À peine arrivé au ministère de la Santé, Yves Bolduc décide que le Québec n'ira pas de l'avant avec les sites d'injection supervisée. Son attachée de presse a expliqué qu'il n'existait pas assez de preuves concluantes que de tels sites réduisent l'incidence des surdoses ou la propagation de l'hépatite B ou C ou du VIH.
En quelques semaines, les données scientifiques canadiennes et internationales qui avaient permis à la Direction de la santé publique et au précédent ministre de prendre une orientation semblent avoir totalement disparu. C'est pour le moins étonnant.
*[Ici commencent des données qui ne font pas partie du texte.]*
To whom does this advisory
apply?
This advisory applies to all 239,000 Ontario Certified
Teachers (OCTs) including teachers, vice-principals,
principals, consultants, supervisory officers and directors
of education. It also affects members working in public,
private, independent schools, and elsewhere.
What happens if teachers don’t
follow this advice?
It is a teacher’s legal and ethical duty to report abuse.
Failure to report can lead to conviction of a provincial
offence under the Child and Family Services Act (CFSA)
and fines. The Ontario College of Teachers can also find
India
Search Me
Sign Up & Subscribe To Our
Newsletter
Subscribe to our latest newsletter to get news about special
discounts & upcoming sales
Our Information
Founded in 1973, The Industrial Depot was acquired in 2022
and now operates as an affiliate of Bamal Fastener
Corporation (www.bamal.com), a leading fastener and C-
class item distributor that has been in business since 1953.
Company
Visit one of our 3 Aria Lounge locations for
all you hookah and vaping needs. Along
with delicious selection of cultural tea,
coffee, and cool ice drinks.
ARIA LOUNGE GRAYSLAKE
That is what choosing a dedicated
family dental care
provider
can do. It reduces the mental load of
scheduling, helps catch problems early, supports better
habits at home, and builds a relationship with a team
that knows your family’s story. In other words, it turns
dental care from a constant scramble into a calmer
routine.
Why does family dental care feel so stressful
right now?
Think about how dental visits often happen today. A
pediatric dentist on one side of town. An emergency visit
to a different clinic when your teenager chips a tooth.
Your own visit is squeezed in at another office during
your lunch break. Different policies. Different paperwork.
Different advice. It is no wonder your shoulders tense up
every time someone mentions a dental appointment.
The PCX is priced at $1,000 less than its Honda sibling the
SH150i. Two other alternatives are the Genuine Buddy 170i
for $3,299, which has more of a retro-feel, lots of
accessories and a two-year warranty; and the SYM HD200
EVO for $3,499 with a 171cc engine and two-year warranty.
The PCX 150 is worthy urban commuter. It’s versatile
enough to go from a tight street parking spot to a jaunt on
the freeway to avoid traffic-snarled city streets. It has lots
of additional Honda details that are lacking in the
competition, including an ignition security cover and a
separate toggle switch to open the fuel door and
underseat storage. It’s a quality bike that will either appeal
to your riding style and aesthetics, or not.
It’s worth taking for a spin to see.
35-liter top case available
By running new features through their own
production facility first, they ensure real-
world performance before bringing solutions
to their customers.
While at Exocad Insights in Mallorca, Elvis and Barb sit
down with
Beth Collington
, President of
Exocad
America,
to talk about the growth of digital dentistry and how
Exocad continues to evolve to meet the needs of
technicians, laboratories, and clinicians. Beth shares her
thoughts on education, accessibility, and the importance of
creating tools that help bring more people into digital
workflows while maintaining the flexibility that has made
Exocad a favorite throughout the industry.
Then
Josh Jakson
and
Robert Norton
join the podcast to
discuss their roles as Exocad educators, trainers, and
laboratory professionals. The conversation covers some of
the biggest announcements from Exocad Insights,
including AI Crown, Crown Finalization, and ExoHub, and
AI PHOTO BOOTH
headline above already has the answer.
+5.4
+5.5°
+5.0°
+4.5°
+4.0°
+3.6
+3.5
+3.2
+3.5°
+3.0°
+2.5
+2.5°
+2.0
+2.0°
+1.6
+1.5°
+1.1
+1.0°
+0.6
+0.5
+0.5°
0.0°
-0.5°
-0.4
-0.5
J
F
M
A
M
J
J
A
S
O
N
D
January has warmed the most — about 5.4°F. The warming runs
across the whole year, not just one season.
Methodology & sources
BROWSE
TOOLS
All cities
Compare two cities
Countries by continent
Soit que le nouveau ministre a peur d'affronter l'opinion publique sur cette question et d'expliquer la raison d'être des sites d'injection supervisée. Soit qu'il pige les idées des adéquistes qui s'opposent même à la distribution de seringues propres. Soit qu'il se colle trop sur l'opinion de son homologue du gouvernement fédéral, Tony Clement, pour établir la sienne. Ce n'est pourtant pas la voie à suivre.
Le ministre fédéral conservateur fait en effet une lecture très parcellaire de la littérature traitant des sites d'injection supervisée. Il considère ces centres comme de «vulgaires piqueries» alors que ceux-ci ne distribuent pas de drogues. Ce sont des lieux qui permettent de rejoindre des toxicomanes, des personnes marginales et malades que rejoindraient difficilement les services de santé.
En entrant en contact avec les toxicomanes par le biais des sites d'injection, bien des problèmes peuvent être limités grâce au personnel médical sur place. Des surdoses mortelles peuvent être évitées, la propagation de maladies infectieuses peut aussi être freinée. La population en profite également puisque moins de seringues souillées traînent dans les rues, dans les parcs. Il est aussi plus facile de convaincre un toxicomane de suivre une cure de désintoxication si on le fréquente dans un centre d'injection, que si on le laisse croupir au fond d'une ruelle. Les sites auraient aussi comme effet de réduire la criminalité.
Les conservateurs confondent lutte aux trafiquants de drogues et lutte contre la toxicomanie. Ce n'est pourtant pas en laissant dans leur détresse les personnes dépendantes aux drogues que le Canada limitera le trafic de stupéfiants.
Que les conservateurs de Stephen Harper fassent ce type de recoupement n'est pas étonnant. Qu'un gouvernement libéral à Québec suive ce raisonnement l'est cependant.